Mas por mais generalizados que os ataques contra Israel tenham sido, eles foram aleatórios e está claro que Sinwar se precipitou. Israel teria sido duramente pressionado se o Hamas e o Hezbollah tivessem lançado simultaneamente o mesmo ataque surpresa nas fronteiras sul e norte do país em outubro de 2023. Isso não aconteceu. Talvez Sinwar esperasse ir ainda mais para dentro de Israel, se unir à Cisjordânia e apresentar a seus aliados um fato consumado no qual eles teriam sido compelidos a se juntar. Mas o momento havia passado.
Em seu ataque, Sinwar inadvertidamente revelou uma falha no planejamento de guerra do Eixo da Resistência. O conceito parecia ter sido criado para dois tipos de guerra com Israel. Uma troca curta e brusca, onde ambos os lados são ensanguentados e então o conflito é interrompido pela comunidade internacional (como aconteceu muitas vezes no passado) ou "Armagedom", um confronto final total entre o Irã, todos os seus peões e Israel. A guerra que se desenvolveu foi mais do que a primeira e (até agora) menos do que a última. Em vez disso, tornou-se um conflito longo e prolongado, onde Israel foi capaz de derrotar seus adversários, passando do Hamas para o Hezbollah e para o próprio Irã.
O que era uma vantagem se tornou uma desvantagem, pois os peões do Irã foram sacrificados em uma guerra que ainda não havia sido escolhida pelo Irã. Em vez de ficar acima da briga, o Irã se viu atraído mais profundamente, pois tentava salvar seus representantes sem realmente se comprometer com uma guerra total e aberta. Israel conseguiu chamar o blefe do Irã ao atacar não apenas os fantoches, mas o próprio mestre dos fantoches, fossem os principais ativos iranianos na região ou dentro do próprio Irã. O ataque ao prestígio do Irã por Israel prendeu o Irã em um ciclo de ação e reação para o qual ele não estava totalmente pronto.
Neste tipo de ataque, Israel estava seguindo um curso de ação duas vezes pioneiro pelos americanos, pela Operação Praying Mantis do presidente Reagan em 1988 e o ataque do presidente Trump a Qassem Soleimani em 2020. Em ambos os casos, os americanos dispensaram ataques a representantes e atacaram o Irã diretamente. Em ambos os casos, o Irã recuou e foi, pelo menos temporariamente, intimidado.

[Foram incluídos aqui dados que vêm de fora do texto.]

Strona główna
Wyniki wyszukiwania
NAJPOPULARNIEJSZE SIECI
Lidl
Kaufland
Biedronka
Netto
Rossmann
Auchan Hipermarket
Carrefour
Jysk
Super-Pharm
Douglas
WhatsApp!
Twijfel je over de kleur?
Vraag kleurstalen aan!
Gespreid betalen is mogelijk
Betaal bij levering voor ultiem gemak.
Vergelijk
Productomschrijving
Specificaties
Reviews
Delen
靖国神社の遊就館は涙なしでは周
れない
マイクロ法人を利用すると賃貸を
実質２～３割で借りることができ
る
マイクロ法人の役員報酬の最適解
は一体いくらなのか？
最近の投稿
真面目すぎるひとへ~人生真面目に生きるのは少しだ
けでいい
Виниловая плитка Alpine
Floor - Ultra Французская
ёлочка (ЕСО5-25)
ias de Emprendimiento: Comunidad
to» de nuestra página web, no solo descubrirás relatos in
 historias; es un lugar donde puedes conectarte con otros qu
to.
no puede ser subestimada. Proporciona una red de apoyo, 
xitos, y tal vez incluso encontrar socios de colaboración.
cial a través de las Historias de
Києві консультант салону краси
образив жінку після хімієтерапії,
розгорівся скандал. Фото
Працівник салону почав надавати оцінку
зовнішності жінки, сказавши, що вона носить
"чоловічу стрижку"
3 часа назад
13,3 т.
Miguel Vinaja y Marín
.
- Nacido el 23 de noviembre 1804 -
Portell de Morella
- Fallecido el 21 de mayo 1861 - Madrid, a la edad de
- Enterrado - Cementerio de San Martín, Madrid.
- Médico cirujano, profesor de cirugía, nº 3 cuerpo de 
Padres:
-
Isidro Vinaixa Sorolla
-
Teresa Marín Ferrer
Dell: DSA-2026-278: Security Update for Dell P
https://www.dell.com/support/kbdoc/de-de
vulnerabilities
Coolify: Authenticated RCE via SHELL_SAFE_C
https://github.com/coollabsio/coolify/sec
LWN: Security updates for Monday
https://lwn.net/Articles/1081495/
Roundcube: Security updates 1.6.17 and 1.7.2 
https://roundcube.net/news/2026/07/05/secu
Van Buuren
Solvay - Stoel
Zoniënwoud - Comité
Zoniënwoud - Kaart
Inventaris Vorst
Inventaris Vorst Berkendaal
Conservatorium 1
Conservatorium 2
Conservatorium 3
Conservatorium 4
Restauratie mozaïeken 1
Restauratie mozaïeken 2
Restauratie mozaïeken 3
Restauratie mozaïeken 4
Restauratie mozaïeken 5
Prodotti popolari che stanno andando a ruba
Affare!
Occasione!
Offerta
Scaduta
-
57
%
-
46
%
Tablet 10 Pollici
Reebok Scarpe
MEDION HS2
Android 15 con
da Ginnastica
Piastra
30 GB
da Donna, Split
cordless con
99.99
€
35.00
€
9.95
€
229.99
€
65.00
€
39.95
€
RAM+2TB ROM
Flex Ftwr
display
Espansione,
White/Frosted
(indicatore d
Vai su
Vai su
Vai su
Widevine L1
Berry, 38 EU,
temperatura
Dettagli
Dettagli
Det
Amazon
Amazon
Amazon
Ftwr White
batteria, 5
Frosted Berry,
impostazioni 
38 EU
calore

Israel teve a sorte de ter aprendido lições difíceis com as guerras passadas em Gaza e com o conflito de 2006 com o Hezbollah. A IDF e a Inteligência Israelense tinham novas táticas e uma profunda percepção que lhes permitiu superar armadilhas passadas. O Governo Israelense também foi capaz de se esquivar da pressão daqueles, incluindo a Administração Biden-Harris, que queria acabar com a guerra cedo demais. Não há dúvida de que a primeira rodada da Guerra do Eixo da Resistência foi um fracasso para a rede de procuração do Irã.
Mas a guerra não acabou e o regime iraniano – assumindo que não caia – também aprenderá com o conflito. Provavelmente tentará reconstruir seu Eixo e tentará novamente com melhor coordenação, embora isso possa levar anos, dado o dano aos seus representantes em Gaza e no Líbano. Uma prioridade para eles será tentar expandir o Eixo, expandindo o Hamas para a Cisjordânia e para a Jordânia, tornando a Síria um participante mais ativo, elevando os houthis iemenitas a uma força regional muito mais poderosa e garantindo que, quando o próximo ataque ocorrer, o Irã esteja coordenando totalmente todos os seus peões.
Antes disso, Israel, é claro, enfrentará o desafio supremo de traduzir suas surpreendentes vitórias militares em vitórias políticas e diplomáticas, tentando obter um conjunto diferente de fatos em Gaza e no Líbano, se possível, enquanto tenta fortalecer alianças com atores anti-iranianos na região e além.
*Alberto M. Fernandez é vice-presidente do MEMRI.